Wednesday, October 12, 2016

Voooops it's gone!

This morning as I got into the elevator at work, my office tag that I hang round my neck got hooked on the elevator rail and slipped out my hand and flung back......and before I could even gasp....vooooops it was gone, down the elevator shaft!  Bwahahaha!

I think to myself, will I get to the end of my life and wonder...my goodness that all went so fast!  That also makes me realize that I really don't want to get to the end of my life wishing that I had done certain things that I could have done.  The time to act is now, no more hesitation. 

We really hesitate so often to truly live life and make the most of things, but we really should not.  Sure we may make some mistakes along the way but I would rather make mistakes while taking risks and achieving something than sitting in a safe zone and hating every minute. 

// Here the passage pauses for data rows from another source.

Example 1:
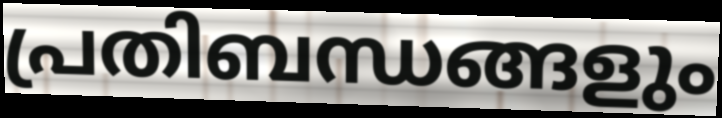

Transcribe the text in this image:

പ്രതിബന്ധങ്ങളും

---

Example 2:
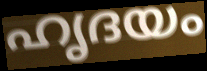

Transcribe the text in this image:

ഹൃദയം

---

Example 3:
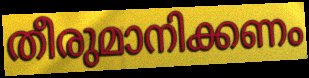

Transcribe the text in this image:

തീരുമാനിക്കണം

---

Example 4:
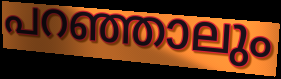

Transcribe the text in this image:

പറഞ്ഞാലും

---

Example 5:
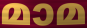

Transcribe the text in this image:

മാമ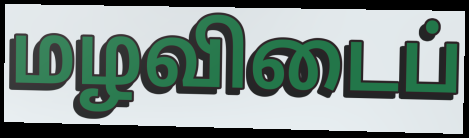
மழவிடைப்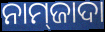
ନାମ୍‍ଜାଦାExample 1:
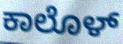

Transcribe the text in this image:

ಕಾಲೊಳ್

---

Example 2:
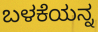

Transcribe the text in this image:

ಬಳಕೆಯನ್ನ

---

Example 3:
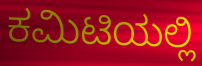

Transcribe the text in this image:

ಕಮಿಟಿಯಲ್ಲಿ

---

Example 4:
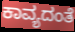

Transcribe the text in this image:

ಕಾವ್ಯದಂತೆ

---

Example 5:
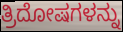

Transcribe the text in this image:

ತ್ರಿದೋಷಗಳನ್ನುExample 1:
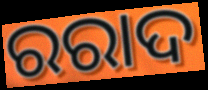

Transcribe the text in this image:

ରରାଦ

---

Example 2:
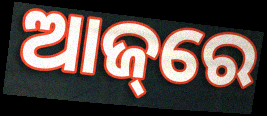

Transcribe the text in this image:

ଆଜ୍‌ରେ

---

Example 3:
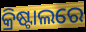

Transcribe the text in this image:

କ୍ରିଷ୍ଟାଲରେ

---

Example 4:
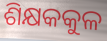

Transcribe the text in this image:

ଶିକ୍ଷକକୁଳ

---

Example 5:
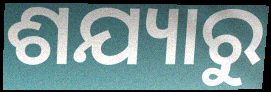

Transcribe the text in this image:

ଶଯ୍ୟାରୁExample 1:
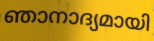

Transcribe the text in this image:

ഞാനാദ്യമായി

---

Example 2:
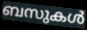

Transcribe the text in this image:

ബസുകൾ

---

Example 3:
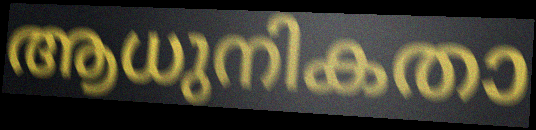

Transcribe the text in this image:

ആധുനികതാ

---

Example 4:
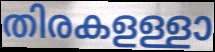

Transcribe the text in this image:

തിരകളള്ളാ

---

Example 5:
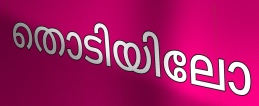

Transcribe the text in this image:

തൊടിയിലോ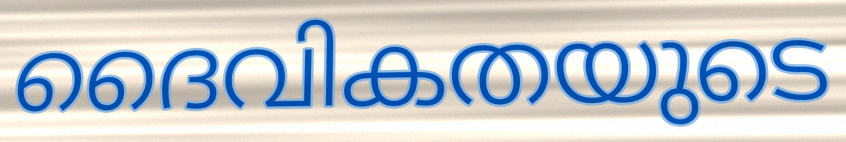
ദൈവികതയുടെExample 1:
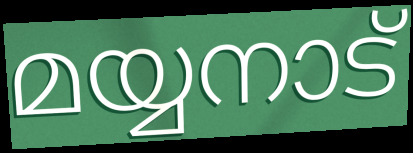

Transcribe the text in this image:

മയ്യനാട്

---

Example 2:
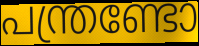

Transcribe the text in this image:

Come join me will you, let's make this life amazing!



Sunday, October 9, 2016

Is it possible?

I ask myself, is it possible to live an ordinary life and still achieve something extraordinary for God?  Well that would probably depend on your definition of extraordinary.  If you are thinking wowzer amazing, out of this world....then you may be disappointed. 

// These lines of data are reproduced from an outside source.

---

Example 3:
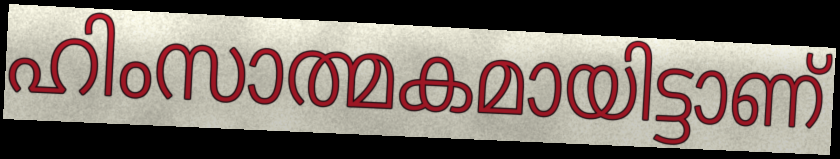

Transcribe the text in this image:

ഹിംസാത്മകമായിട്ടാണ്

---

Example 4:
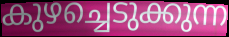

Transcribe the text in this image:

കുഴച്ചെടുക്കുന്ന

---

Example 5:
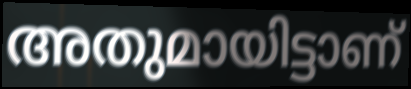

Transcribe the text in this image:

അതുമായിട്ടാണ്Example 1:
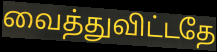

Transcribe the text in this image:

வைத்துவிட்டதே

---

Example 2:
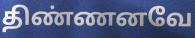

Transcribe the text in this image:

திண்ணனவே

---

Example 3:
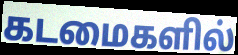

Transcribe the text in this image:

கடமைகளில்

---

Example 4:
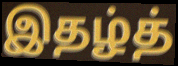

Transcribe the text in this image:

இதழ்த்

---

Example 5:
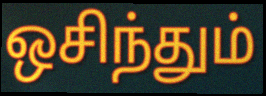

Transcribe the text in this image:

ஒசிந்தும்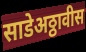
साडेअठ्ठावीसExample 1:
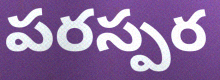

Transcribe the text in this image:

పరస్పర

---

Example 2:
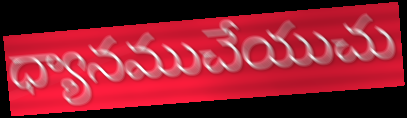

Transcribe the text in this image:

ధ్యానముచేయుచు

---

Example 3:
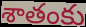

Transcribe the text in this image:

శాతంకు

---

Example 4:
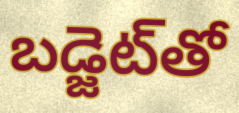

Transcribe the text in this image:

బడ్జెట్‌తో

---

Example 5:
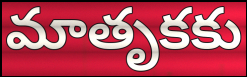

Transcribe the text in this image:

మాతృకకు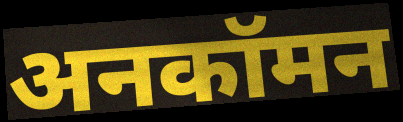
अनकॉमन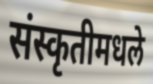
संस्कृतीमधले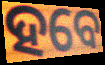
ହବେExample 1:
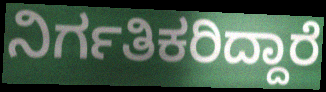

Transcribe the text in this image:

ನಿರ್ಗತಿಕರಿದ್ದಾರೆ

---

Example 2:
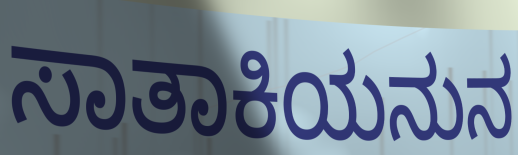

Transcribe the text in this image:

ಸಾತಾಕಿಯನುನ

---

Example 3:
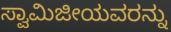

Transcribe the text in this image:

ಸ್ವಾಮಿಜೀಯವರನ್ನು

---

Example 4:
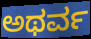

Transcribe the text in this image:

ಅಥರ್ವ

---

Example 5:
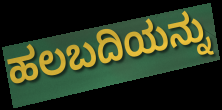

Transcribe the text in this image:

ಹಲಬದಿಯನ್ನು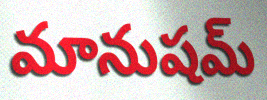
మానుషమ్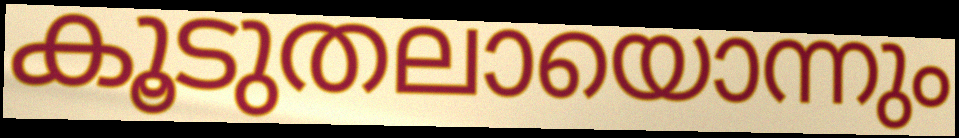
കൂടുതലായൊന്നും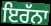
ਇਰੱਨਾ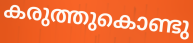
കരുത്തുകൊണ്ടുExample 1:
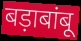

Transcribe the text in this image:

बड़ाबांबू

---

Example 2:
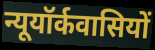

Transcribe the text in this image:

न्यूयॉर्कवासियों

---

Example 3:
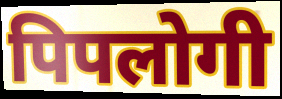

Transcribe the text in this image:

पिपलोगी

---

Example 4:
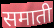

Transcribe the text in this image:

समाती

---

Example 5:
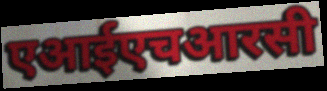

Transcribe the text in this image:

एआईएचआरसी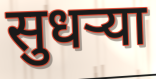
सुधर्‍या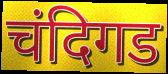
चंदिगड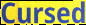
CursedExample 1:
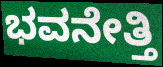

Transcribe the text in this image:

ಭವನೇತ್ತಿ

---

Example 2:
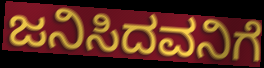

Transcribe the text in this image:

ಜನಿಸಿದವನಿಗೆ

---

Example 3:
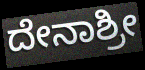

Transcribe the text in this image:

ದೇನಾಶ್ರೀ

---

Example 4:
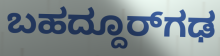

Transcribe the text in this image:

ಬಹದ್ದೂರ್‌ಗಢ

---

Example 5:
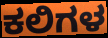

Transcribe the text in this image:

ಕಲಿಗಳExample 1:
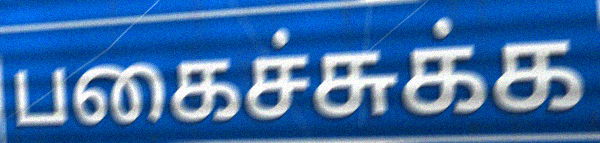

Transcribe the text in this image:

பகைச்சுக்க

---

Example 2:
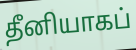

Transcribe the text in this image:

தீனியாகப்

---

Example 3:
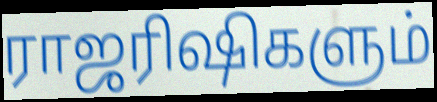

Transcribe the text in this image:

ராஜரிஷிகளும்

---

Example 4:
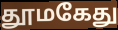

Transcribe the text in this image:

தூமகேது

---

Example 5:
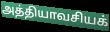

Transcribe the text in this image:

அத்தியாவசியக்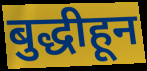
बुद्धीहून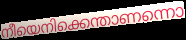
നീയെനിക്കെന്താണന്നൊ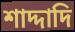
শাদ্দাদিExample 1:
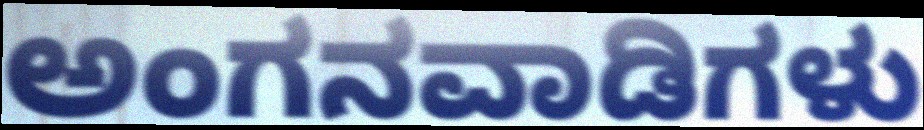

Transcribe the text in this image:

ಅಂಗನವಾಡಿಗಳು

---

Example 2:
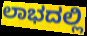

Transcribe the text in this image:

ಲಾಭದಲ್ಲಿ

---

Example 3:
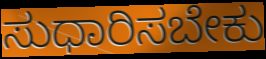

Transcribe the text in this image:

ಸುಧಾರಿಸಬೇಕು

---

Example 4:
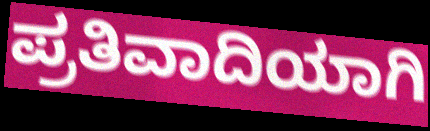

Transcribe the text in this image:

ಪ್ರತಿವಾದಿಯಾಗಿ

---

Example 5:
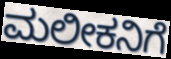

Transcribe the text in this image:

ಮಲೀಕನಿಗೆ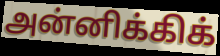
அன்னிக்கிக்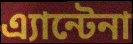
এ্যান্টেনা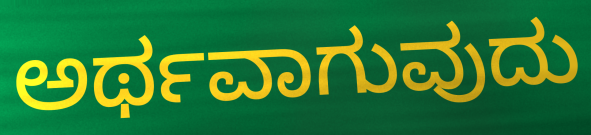
ಅರ್ಥವಾಗುವುದು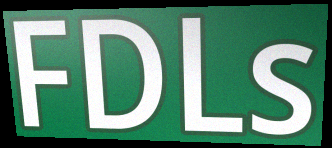
FDLs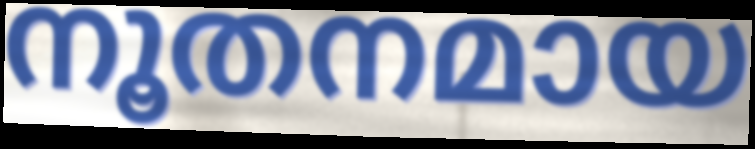
നൂതനമായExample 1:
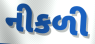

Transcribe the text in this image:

નીકળી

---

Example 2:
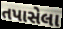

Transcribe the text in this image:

તપાસેલા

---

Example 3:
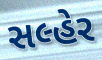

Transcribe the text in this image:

સલ્હેર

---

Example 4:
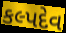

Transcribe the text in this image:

કલ્પદેવ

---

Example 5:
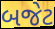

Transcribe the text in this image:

બજેટ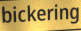
bickering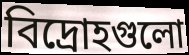
বিদ্রোহগুলো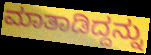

If however you are thinking, extra, as in more of and ordinary, as in normal, then you may be onto something.  That doesn't sound exciting does it?  Lol! Fear not.  Truth is that 'ordinary' ministry is quite exceptional.  Being willing to allow God to work through you when you often feel you have nothing to give but pushing on and giving despite your own fears.....well that is quite exceptional. 

Then being willing to give more of yourself, to give more than your fair share of ordinary ministry and giving with all your heart....well that is something quite extra ordinary isn't it. 

You may think I have nothing much to give, give it anyway and give more and more of just that and your ordinary life truly will be something extraordinary to God!


Tuesday, October 4, 2016

Discontented

I have been challenged this week about the meaning of contentment.  I must admit that in all honesty I actually don't think I know the true meaning of contentment.  It seems that I am always striving for something more somewhere. 


I started asking myself the question, what is the danger with discontentment?  What I felt inside was anger, regret and frustration.  These are all traps the devil wants to lock us into.  When we are angry and frustrated we lash out at other people and do everything in our power to hurt them because we want them to feel the same pain we are feeling. 

Philippians 4:11 reads, "Not that I speak in respect of want: for I have learned, in whatsoever state I am, therewith to be content."  The key word here is learned.  That means that by careful consideration about the things we are discontented about and bringing them to God and asking Him for wisdom as to how to deal with them, we can then learn how to finally surrender those aspects of our lives to Christ and be content that what He teaches is is the path forward.  It is then, in that place, we can be content.  

I pray this week that you will draw near to God and allow Him to teach you, how to be content.